Il prescelto è Mario Monti. In 24 ore si becca la nomina a senatore a vita e un passaporto per guidare un governo tecnico salva crisi. A quanto pare niente elezioni e un sospiro per banche, imprese, Confindustria e mammasantissima vari. Tutti sperano di aggiustare i conti. Il prezzo da pagare per gli italiani sarà alto, ma a quanto pare non c’è alternativa. La speranza è di ridare fiato e forza all’economia reale, quella di chi produce, lavora, fatica. Il timore è che i mercati, spettro indefinito della city globale, non si accontentino dei sacrifici. La scommessa è tamponare il presente e fare quelle riforme di cui tutti parlano ma che alla fine pochi vogliono. Si vedrà.
Questa è stata una giornata tutta di corsa, con quello spread alle costole che fa sudare il Quirinale e Palazzo Chigi, le opposizioni e pezzi sparsi di maggioranza. È un rimbalzare di voci senza conferme. Napolitano telefona a destra e manca per capire quanto stia in piedi la possibilità di un governo tecnico. Chiama Bersani che borbotta un mezzo sì, ma con una sfilza di garanzie. Berlusconi si ritrova con un partito bifronte, con Alfano, Scajola, Letta, malpancisti rimasti fedeli, post democristiani vari, ciellini in fibrillazione che gli massacrano testa e cuore per convincerlo ad accettare un Monti o un Amato, mentre gli ex An e berlusconiani ortodossi vogliono le elezioni subito, anche a Natale. Il Cavaliere sta lì, a consultare il suo istinto.
L’idea di «tecnici» o «grandi intese» gli sta ancora parecchio sullo stomaco, ma dire no non è tanto semplice e neppure così saggio. In tutto questo il tempo è una merce che costa, e diventa sempre più cara.
Il gioco cinico dei mercati non sopporta l’incertezza. C’è la fuga dai titoli di Stato, il rendimento dei Btp supera il 7 per cento, Piazza Affari perde il 3,78. Chi investe ragiona in modo rozzo. Quello che chiede all’Italia è una trama facile, qualcosa che tutti possono capire. Vogliono sapere quando si dimette Berlusconi, i tempi per approvare la legge di Stabilità, pagando così le promesse fatte all’Europa, chi governerà dopo il Cavaliere e se a deciderlo sarà il Palazzo o il voto degli elettori. Tutto il resto è fumo, incertezza, caos e in più ci godono a speculare sull’Italia.

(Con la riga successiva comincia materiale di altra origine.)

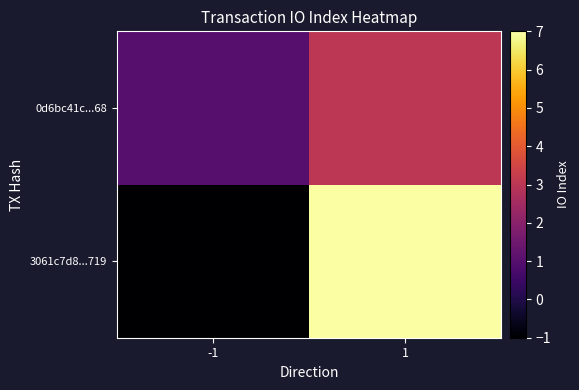

Reading left to right, what are all the values shown in this chart?

3061c7d8...719: -1=-1	1=7
0d6bc41c...68: -1=1	1=3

È il sentimento della belva che azzanna la preda. Il sangue chiama sangue. Reagire. Stabilizzare. Certezze. È quello che si cerca di fare. Il primo passo è accorciare i tempi e stabilire una rotta precisa per rispondere all’Europa. Venerdì si vota al Senato, sabato pomeriggio si dovrebbe chiudere la questione delle misure economiche. Domenica il Cavaliere si dimette. È il primo segnale forte agli scettici. Il percorso c’è ed è chiaro. Naturalmente non basta. Il tono del piano anti crisi parla davvero di lacrime e sangue. Nel calderone ci sono 14 miliardi di tagli all’assistenza e 14 alle agevolazioni fiscali. Nessun partito ha voglia di prendersi in esclusiva una responsabilità del genere. Meglio, se si riesce, spalmare i costi politici dall’una e dall’altra parte. Facile a dirsi, un po’ meno a farlo davvero.

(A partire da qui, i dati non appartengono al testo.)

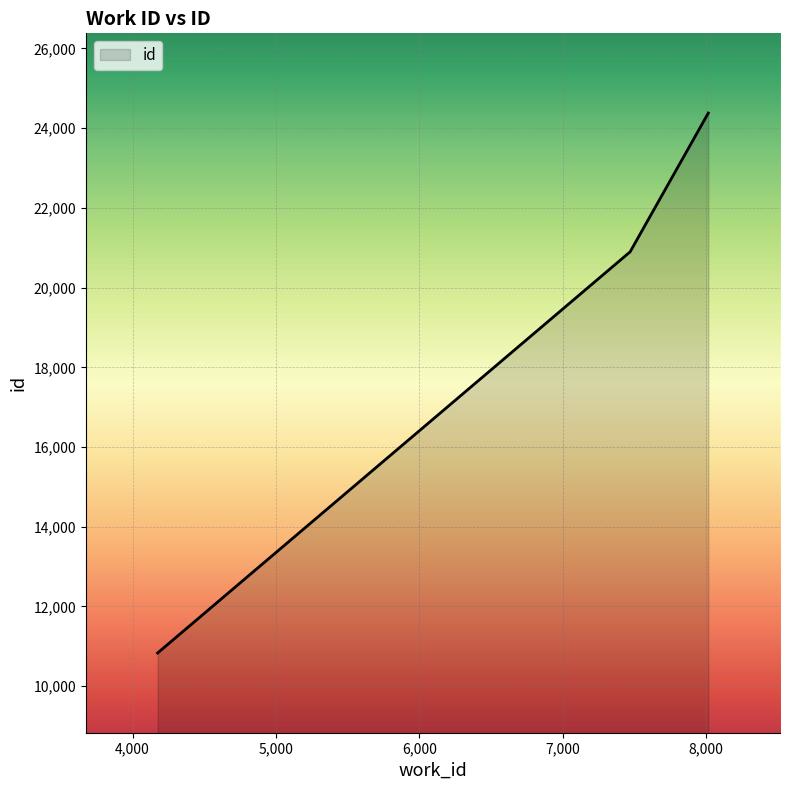

What is the difference between the second highest and minimum values?

10065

È qui che si apre allora il secondo rebus. Berlusconi si dimette, ma a chi passerà la palla? Napolitano per tutto il giorno cerca di inserire i nomi giusti nel cruciverba. Il primo passo è risolvere la questione del nuovo capo di governo, cercando di vedere chi è disponibile ad appoggiarlo. Si parla di Amato, ogni tanto rispuntano i nomi di Alfano e Letta, per segnare una continuità, ma quello che torna con insistenza è proprio Mario Monti. Con chi? Bossi e Di Pietro probabilmente si terranno in disparte, pronti a capitalizzare un’opposizione «furba». Puntano su un incasso elettorale. Se salta questa road map all’orizzonte ci sono solo le elezioni anticipate. Quelle dal punto di vista democratico più legittime.

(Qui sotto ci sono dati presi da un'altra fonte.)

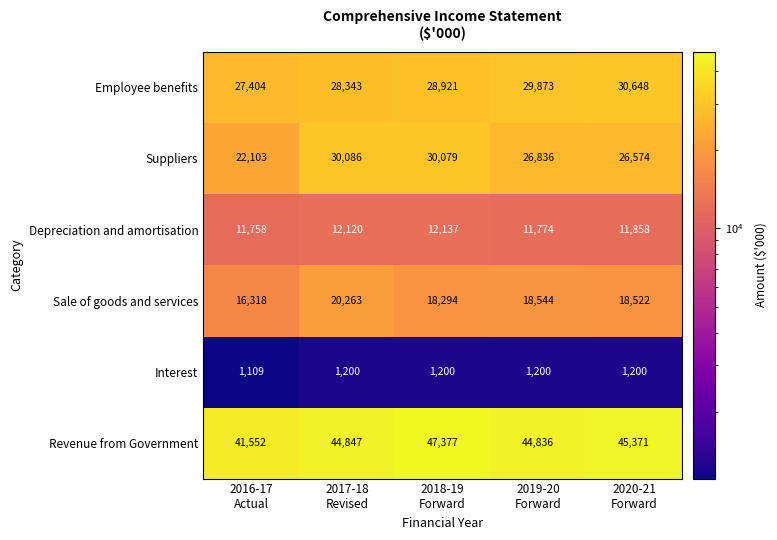

What is the minimum value for Depreciation and amortisation?

11758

Quelle che tentano Berlusconi, ma che puzzano di scelta irresponsabile. Alla fine il Cavaliere dà il via libera. Palla a Monti.
La serata si chiude con Monti senatore a vita e premier in pectore. Il governo tecnico avrà così anche il profilo istituzionale di una figura «alta e nobile». Monti si prende la patata bollente ma comincia a cucirsi sulla divisa i galloni blasonati di «padre della patria». Basterà?